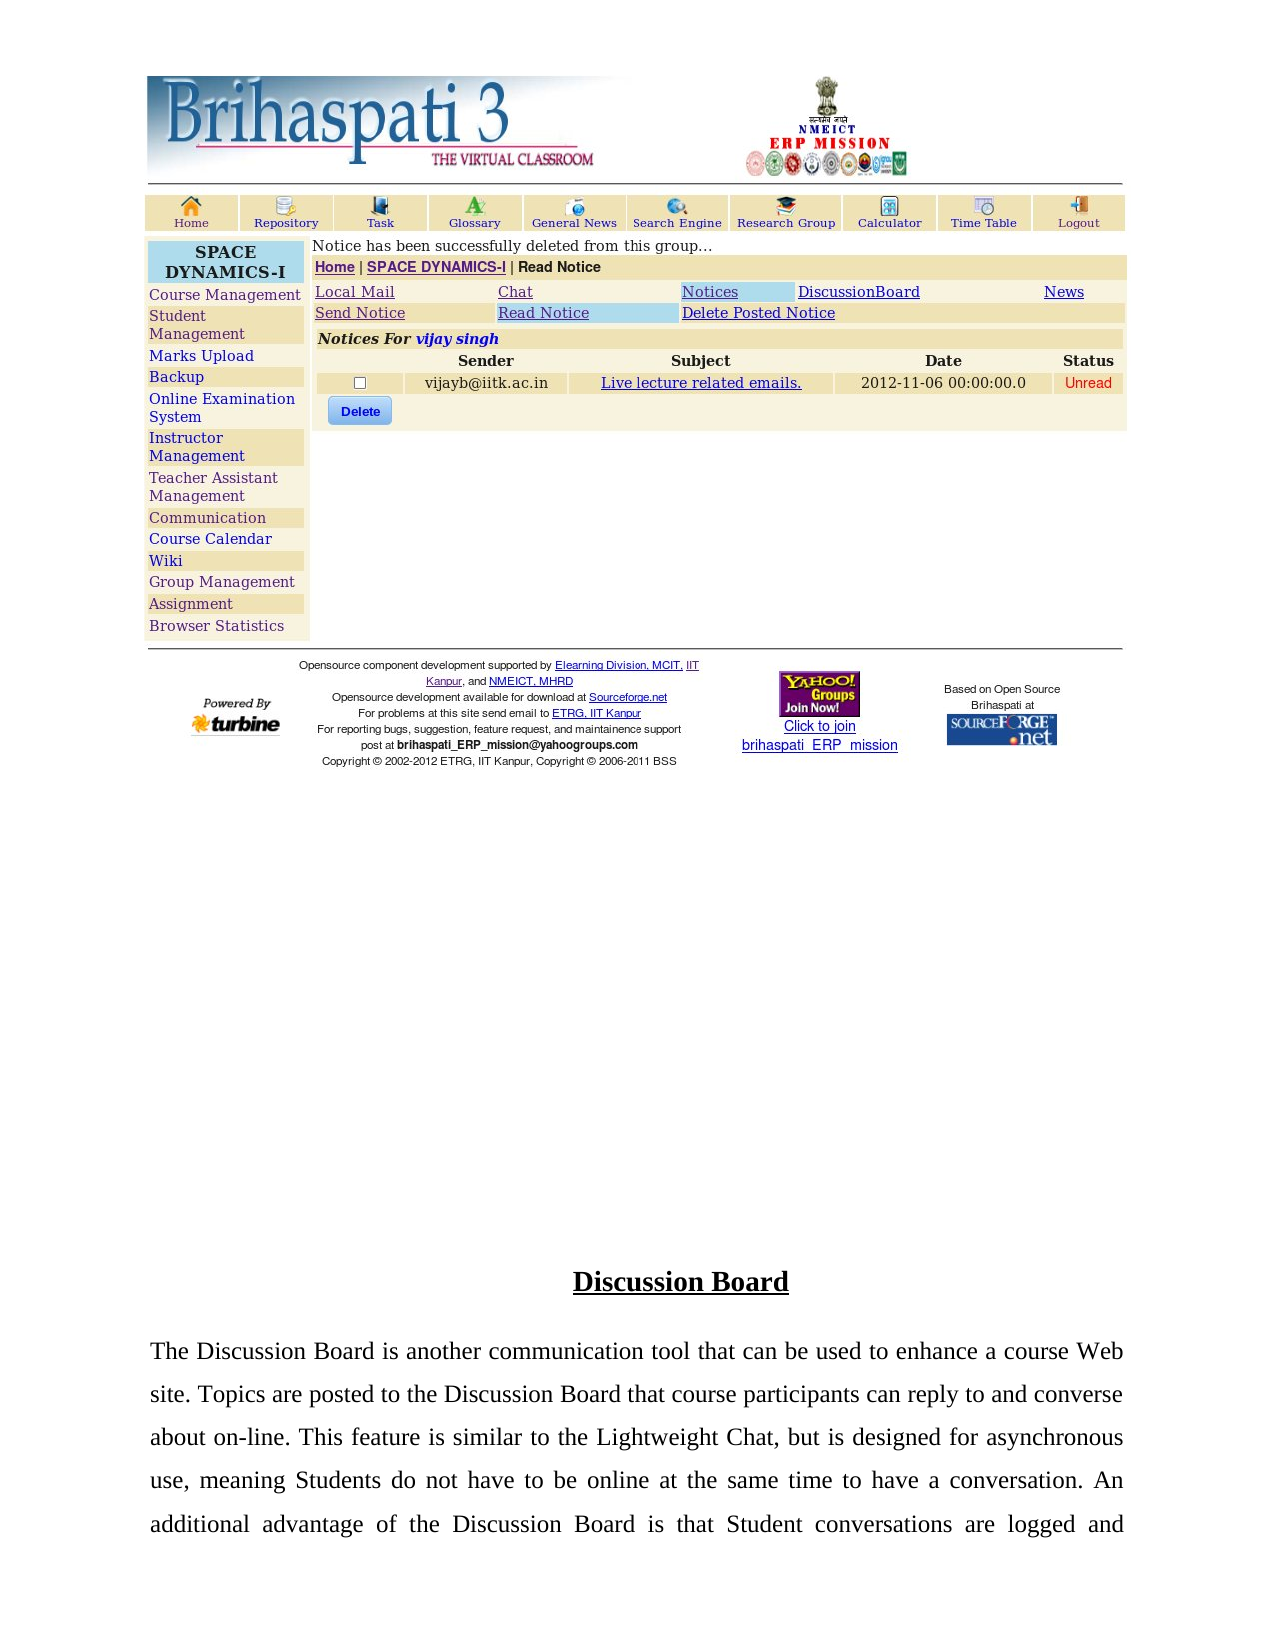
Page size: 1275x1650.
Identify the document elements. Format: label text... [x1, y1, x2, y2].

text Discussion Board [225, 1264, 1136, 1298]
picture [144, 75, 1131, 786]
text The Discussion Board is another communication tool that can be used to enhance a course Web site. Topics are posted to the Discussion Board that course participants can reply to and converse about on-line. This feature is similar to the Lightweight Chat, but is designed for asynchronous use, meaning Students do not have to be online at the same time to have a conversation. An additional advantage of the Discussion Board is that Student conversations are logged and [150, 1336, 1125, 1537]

..............................

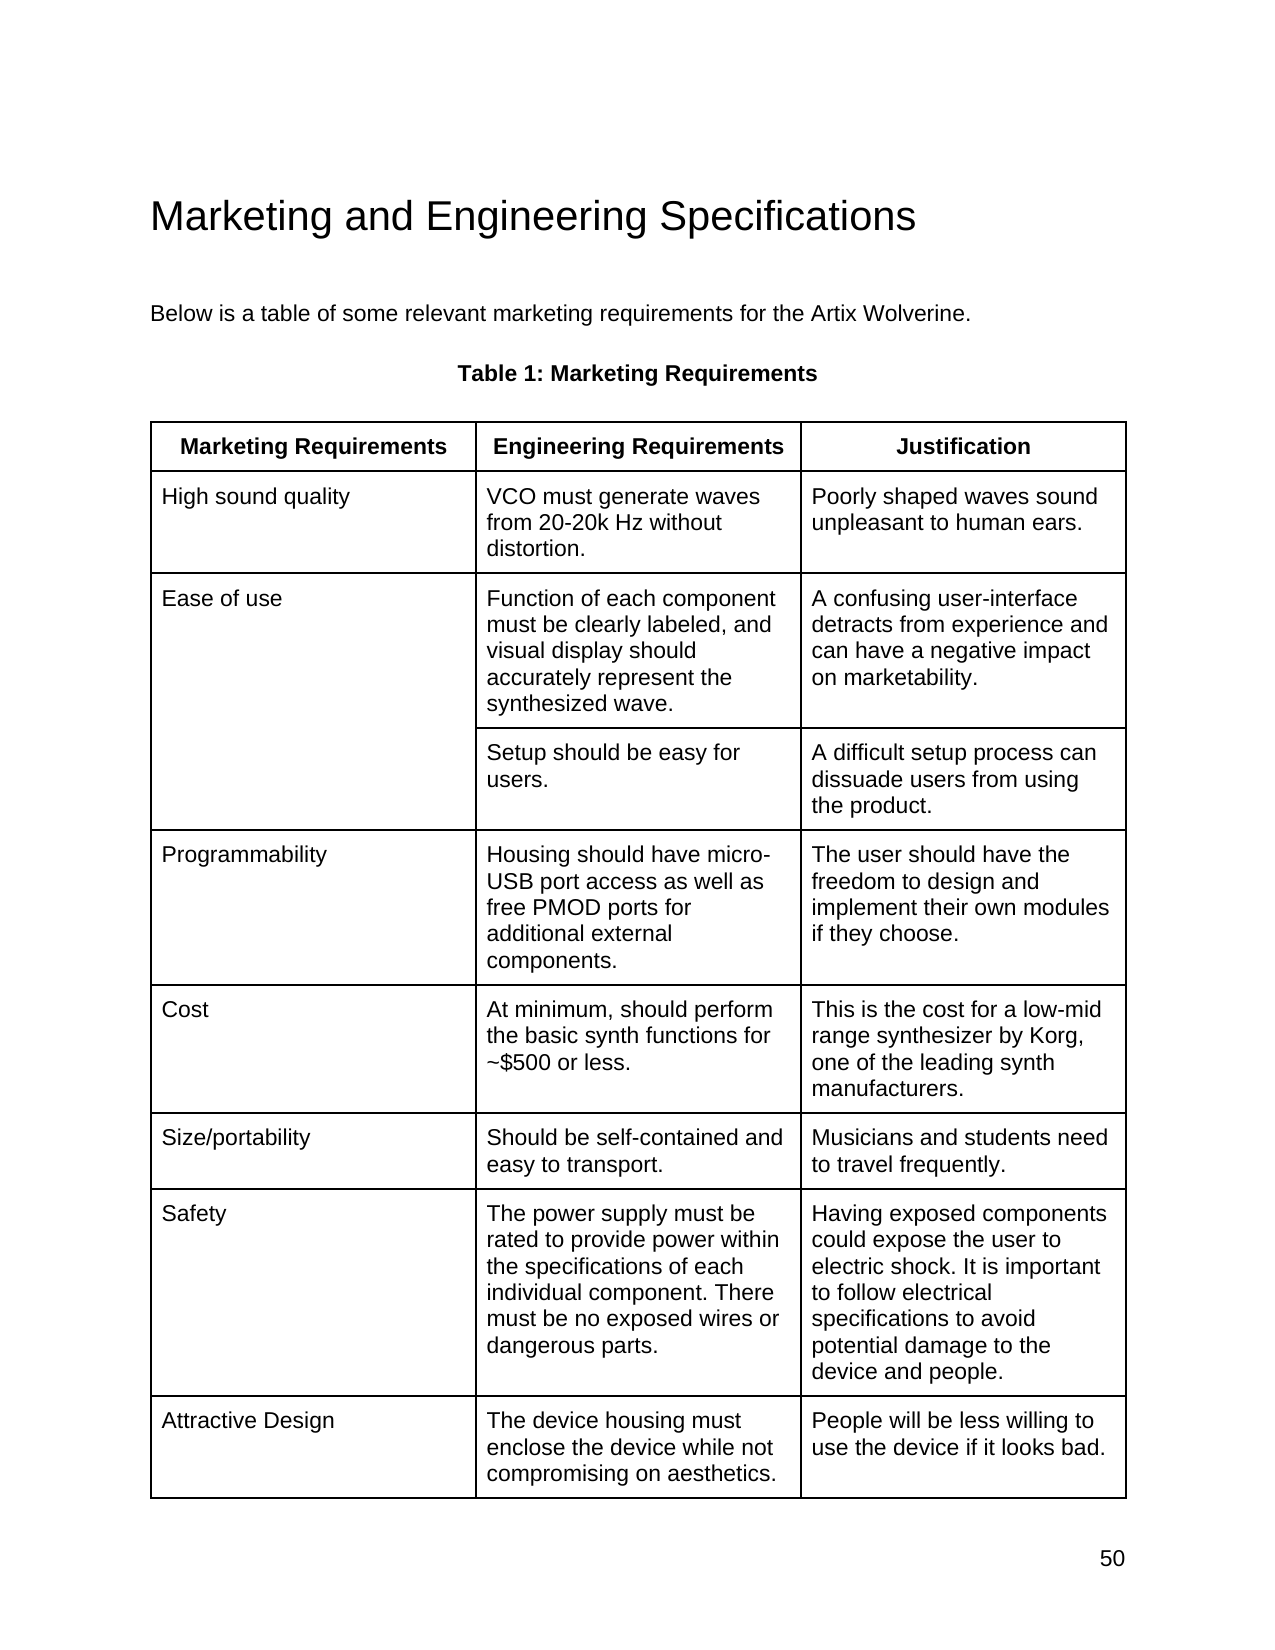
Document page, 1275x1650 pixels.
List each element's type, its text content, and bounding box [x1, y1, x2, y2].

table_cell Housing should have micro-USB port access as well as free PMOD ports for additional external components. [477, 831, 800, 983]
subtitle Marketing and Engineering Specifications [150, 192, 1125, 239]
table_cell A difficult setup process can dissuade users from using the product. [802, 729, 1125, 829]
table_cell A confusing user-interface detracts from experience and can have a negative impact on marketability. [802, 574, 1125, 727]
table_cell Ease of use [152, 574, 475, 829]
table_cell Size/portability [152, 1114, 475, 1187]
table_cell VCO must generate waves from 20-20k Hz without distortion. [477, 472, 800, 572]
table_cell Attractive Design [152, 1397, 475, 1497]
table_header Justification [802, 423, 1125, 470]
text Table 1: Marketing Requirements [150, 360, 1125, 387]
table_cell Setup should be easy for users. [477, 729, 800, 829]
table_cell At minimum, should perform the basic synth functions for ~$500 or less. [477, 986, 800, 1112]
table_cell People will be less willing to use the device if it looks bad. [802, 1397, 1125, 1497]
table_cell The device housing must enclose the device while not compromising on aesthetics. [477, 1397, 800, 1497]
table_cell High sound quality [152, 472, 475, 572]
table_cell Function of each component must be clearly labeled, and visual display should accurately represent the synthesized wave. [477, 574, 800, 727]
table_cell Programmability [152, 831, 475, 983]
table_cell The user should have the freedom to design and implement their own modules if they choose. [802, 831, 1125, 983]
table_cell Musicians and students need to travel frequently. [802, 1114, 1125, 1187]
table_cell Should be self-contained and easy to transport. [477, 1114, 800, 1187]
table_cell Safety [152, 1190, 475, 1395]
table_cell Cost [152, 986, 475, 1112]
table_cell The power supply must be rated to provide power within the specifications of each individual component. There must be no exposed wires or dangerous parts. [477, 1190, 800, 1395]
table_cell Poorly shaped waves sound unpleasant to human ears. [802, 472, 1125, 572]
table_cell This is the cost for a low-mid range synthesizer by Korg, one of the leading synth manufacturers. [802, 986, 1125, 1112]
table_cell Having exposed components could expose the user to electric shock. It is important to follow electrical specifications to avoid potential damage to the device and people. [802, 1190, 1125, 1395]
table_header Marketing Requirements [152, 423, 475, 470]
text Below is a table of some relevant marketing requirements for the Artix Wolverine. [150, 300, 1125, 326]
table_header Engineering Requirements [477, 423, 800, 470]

..............................

# Directions for this task
Reproduce the data starting with the line with "Page size: 1275x1650." and going on through the line with "text The Discussion", swapping "Identify" for "Locate" and leaving everything else unchanged. Return only those lines.

# Solution for this exercise
Page size: 1275x1650.
Locate the document elements. Format: label text... [x1, y1, x2, y2].

text Discussion Board [225, 1264, 1136, 1298]
picture [144, 75, 1131, 786]
text The Discussion Board is another communication tool that can be used to enhance a course Web site. Topics are posted to the Discussion Board that course participants can reply to and converse about on-line. This feature is similar to the Lightweight Chat, but is designed for asynchronous use, meaning Students do not have to be online at the same time to have a conversation. An additional advantage of the Discussion Board is that Student conversations are logged and [150, 1336, 1125, 1537]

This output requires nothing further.